It was only a matter of time before the Bush administration contrived to sanction former Treasury Secretary Paul O'Neill for revealing the secrets of the temple.
 
But no one should take seriously the attempts by the administration to suggest that O'Neill violated the public trust by revealing details of the machinations of Vice President Dick Cheney, White House political czar Karl Rove and the others who run the Bush presidency.
 
O'Neill, who was always the most outspoken of the Bush acolytes, was fired late in 2002 after he noted that the emperor's tax-cutting schemes had no clothing of legitimacy. A year later, the man who is well-respected in business and economic circles internationally has started talking about what he saw inside the Bush White House. What O'Neill has to say is more disturbing than surprising. Most Americans have thought for some time that the man who wears the label of "president" is not actually in charge, and that is certainly the impression conveyed by O'Neill in "The Price of Loyalty: George W. Bush, the White House, and the Education of Paul O'Neill," a new book by Pulitzer Prize-winning journalist Ron Suskind.
 
O'Neill discussed his time in the Bush administration at length with Suskind, and provided the journalist with 19,000 documents backing up his statements.
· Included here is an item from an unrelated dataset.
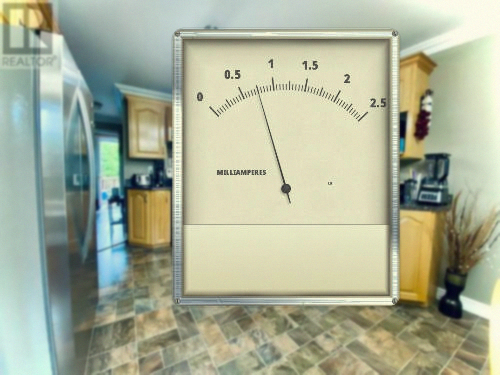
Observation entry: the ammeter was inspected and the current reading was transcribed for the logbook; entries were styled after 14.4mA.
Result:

Suskind then confirmed the facts with administration insiders and others.
 
What emerges is the picture of a profoundly disengaged president who led Cabinet meetings "like a blind man in a roomful of deaf people," and whose top aides found themselves devising White House policy on "little more than hunches about what the president might think."
 
Ill-informed and lacking in curiosity, the president is portrayed as a man being manipulated by Cheney and Rove - especially on issues of tax policy. O'Neill tells of a Cabinet meeting where Bush actually asked questions about whether additional tax cuts for the rich really were necessary, only to be admonished by Cheney and Rove to stay on message.
 
Much is being made of O'Neill's observation that the administration began planning a pre-emptive war against Iraq long before the 2001 terrorist attacks. But this is not that big a revelation. The Bush administration's determination to invade Iraq was evident to anyone who bothered to pay attention.
 
Far more shocking are the revelations regarding the casual manner in which administration insiders dismissed economic common sense. O'Neill makes it painfully clear that the president and his aides had little interest in any economic policy that did not begin - and pretty much end - with a combination of hefty tax cuts for the rich and the relaxation of basic regulations on corporations. O'Neill recognized early on that the administration was forging disastrous policies that would create deep deficits while failing to address fundamental issues.
 
Now, with deficits rising and job growth stagnant, it's obvious that O'Neill was right. That is, of course, an inconvenient reality as the president prepares to deliver an election-year State of the Union address that undoubtedly will paint a rosy picture of the nation's economic morass.
 
So Bush aides, and their allies in the media, are battering O'Neill. Officials at the Treasury Department have even asked for a probe into O'Neill's possible misuse of documents that may have been classified. What they have not done is make a credible case that anything O'Neill has said is untrue.
 
Paul O'Neill took a risk in telling the truth. The Bush administration has a track record of seeking to destroy those who reveal how it really operates.
 
But this time it is unlikely to work. The American people have a taste for the truth. CNN asked viewers whether O'Neill was right to come forward with his revelations about the inner workings of the administration. Ninety-three percent of those who responded said yes.